SEITENTEXT ▸
══════════

Dichterwege – Auf den Spuren von Jean Paul
Am Anfang von Johann Paul Friedrich Richters schriftstellerischer Karriere steht ein Brief des Kollegen Karl Philipp Moritz. Richter hatte Moritz das Manuskript seines ersten Romans Die unsichtbare Loge zugesandt – und Moritz antwortet nicht nur umgehend, sondern auch sichtlich erregt über dieses literarische „Juwel“: „Wo wohnen Sie? Wie heißen Sie? Wer sind Sie?“. Dass es sich bei dem Verfassernamen „Jean Paul“, der das Deckblatt des Manuskripts ziert, um ein Pseudonym handelt, ahnt Moritz natürlich. Dass dahinter ein weitgehend unbekannter Satirenschreiber steckt, überrascht ihn dagegen. Die unsichtbare Loge ist gleichsam die Geburtsurkunde des Autors Jean Paul: Fortan publiziert Richter all seine Werke unter diesem Namen.
Tatsächlich ist es kein Zufall, dass Moritz den Autor zuallererst nach dessen Wohnort fragt, noch bevor er sich nach dem Namen erkundigt. Denn Jean Pauls Werk zeichnet sich nicht nur durch das Spiel mit Identitäten und Genealogien aus, sondern mindestens in demselben Maße auch durch die Erfindung berückender, buchstäblich fantastischer Landschaften, die seiner Heimat Oberfranken ähnlich sehen und sich doch ganz anders vorstellen. Die Dörfer in Jean Pauls Werken heißen Hukelum oder Kuhschnappel, die indischen Molukken verortet der Autor im (durchweg fiktiven) Fürstentum Scheerau, ein Ballonfahrer namens Gianozzo fliegt in seinem „Siechkobel“ durch die Lüfte, und Kutschfahrten wie Wanderungen werden ein ums andere Mal als Schreibszenen inszeniert.

══════════

ZU ERLEDIGEN ▸
- a) Beantworte anhand des Textes über Jean Paul diese drei Fragen:
(i) Welchen Titel trägt der erste Roman, dessen Manuskript Richter an Moritz schickte?
(ii) Wonach fragt Moritz den Autor zuallererst?
(iii) Wie heißt der Ballonfahrer, und worin fliegt er durch die Lüfte?
- b) Führe den Text über Jean Paul im Anschluss an seinen letzten Satz weiter.
Die Zeilen mit den kartierten Objekten stammen aus einer anderen Quelle.

MATERIAL ▸
══════════

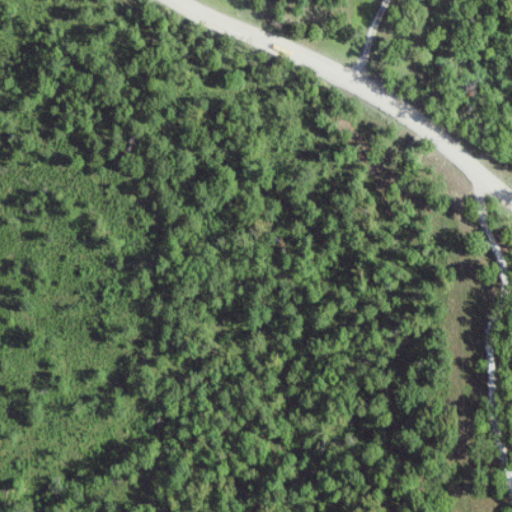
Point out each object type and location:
road: (365, 39)
road: (354, 81)
road: (491, 323)
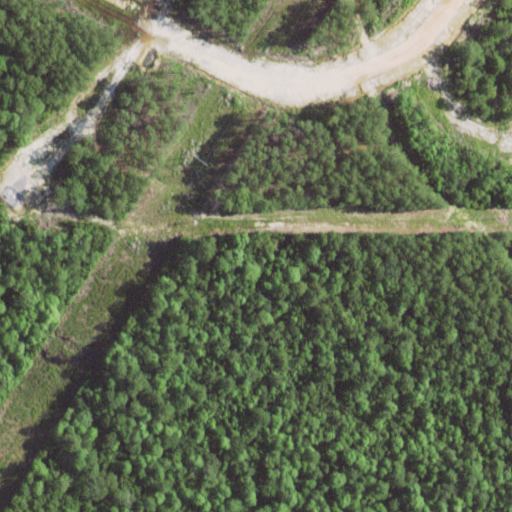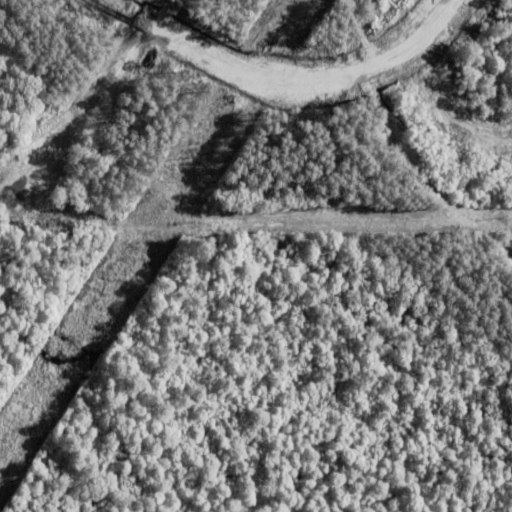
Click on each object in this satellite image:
road: (397, 149)
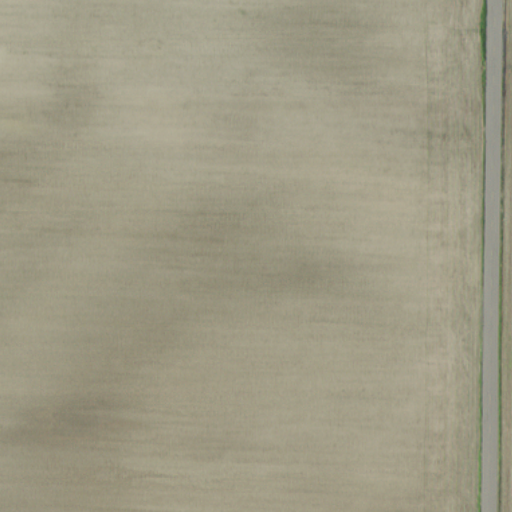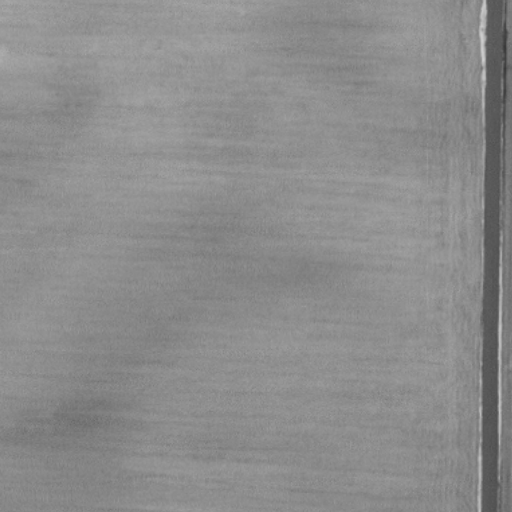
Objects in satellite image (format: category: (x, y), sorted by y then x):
road: (493, 256)
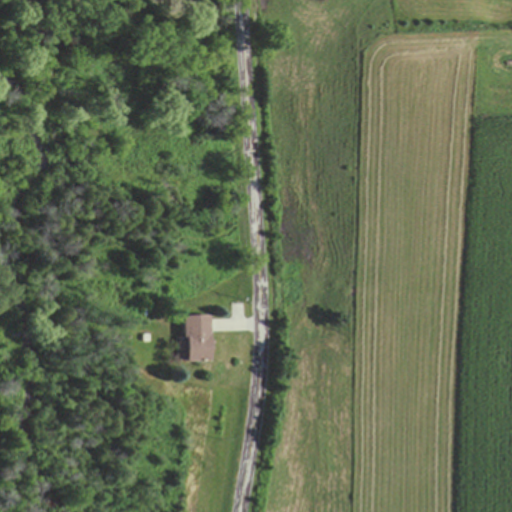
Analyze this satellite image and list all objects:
road: (258, 256)
building: (194, 339)
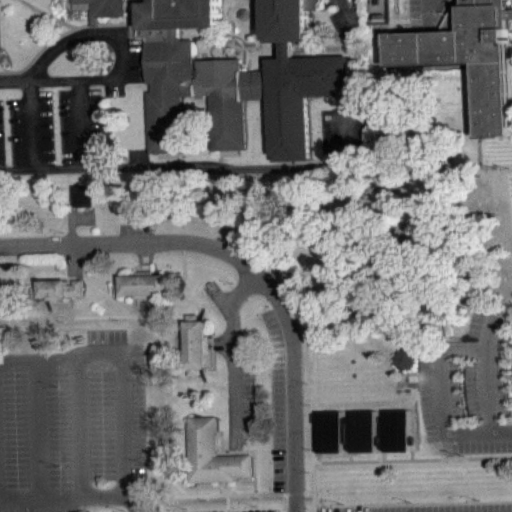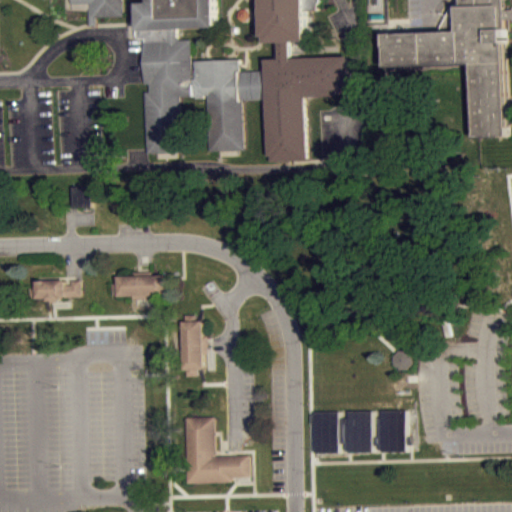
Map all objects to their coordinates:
building: (104, 8)
parking lot: (428, 14)
road: (434, 15)
road: (229, 20)
building: (289, 22)
road: (121, 24)
road: (87, 26)
road: (104, 30)
road: (64, 33)
road: (210, 44)
road: (225, 44)
road: (250, 47)
building: (468, 54)
building: (469, 62)
building: (230, 72)
road: (54, 80)
building: (229, 84)
road: (80, 123)
road: (33, 125)
parking lot: (54, 129)
road: (208, 166)
building: (85, 202)
road: (249, 268)
building: (145, 285)
building: (59, 288)
building: (145, 291)
building: (61, 295)
road: (55, 308)
road: (85, 316)
road: (33, 332)
building: (195, 344)
road: (231, 347)
road: (167, 353)
building: (197, 354)
road: (311, 354)
building: (406, 358)
building: (407, 364)
road: (133, 374)
road: (440, 377)
parking lot: (469, 386)
road: (486, 391)
parking lot: (277, 397)
road: (81, 415)
parking lot: (81, 422)
building: (363, 431)
building: (398, 437)
building: (331, 438)
building: (364, 438)
road: (242, 450)
road: (220, 451)
building: (212, 453)
building: (213, 461)
road: (169, 466)
road: (251, 482)
road: (234, 485)
road: (104, 492)
road: (295, 492)
road: (257, 493)
road: (19, 494)
road: (170, 495)
road: (314, 497)
parking lot: (426, 507)
parking lot: (231, 510)
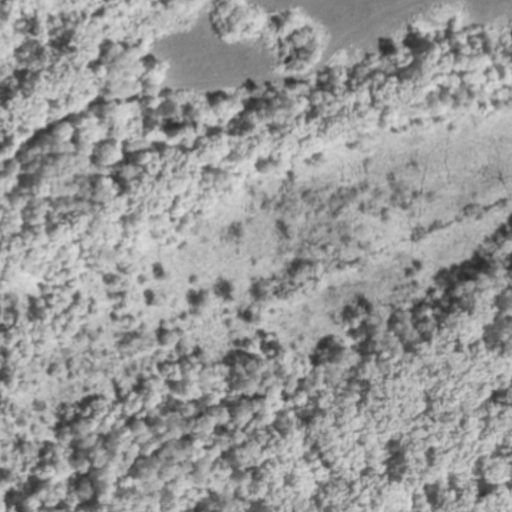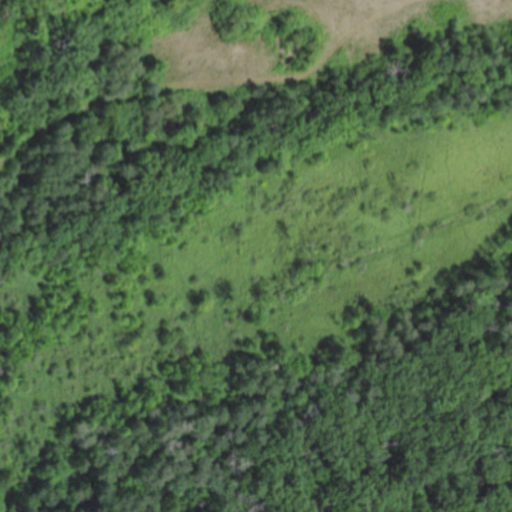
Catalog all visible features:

══════════

LÖSUNGEN ▸
- a)
(i) Die unsichtbare Loge
(ii) Nach dessen Wohnort
(iii) Gianozzo; er fliegt in seinem „Siechkobel“.

- b)
Den Hintergrund dieser manchmal gar expressionistisch klingenden literarischen Vermessung der Welt bildet der ungewöhnlich kleine Radius von Jean Pauls realem Alter Ego: Johann Paul Friedrich Richter wird als Sohn eines Wunsiedler Pfarrers geboren, das Geld ist beständig knapp; die Familie zieht erst nach Schwarzenbach an der Saale, dann nach Hof. Zum Studium geht der junge Richter nach Leipzig, später lebt er kurze Zeit in Weimar, kurze Zeit in Berlin, doch weiter hinaus in die Welt kommt er nie. Nirgends hält es ihn lange – bis er, mittlerweile mit Frau und drei Kindern, im Jahr 1804 nach Bayreuth zieht, wo er endlich heimisch wird (obwohl er natürlich auch über diese Stadt und deren Bewohner nicht selten sich entrüstet).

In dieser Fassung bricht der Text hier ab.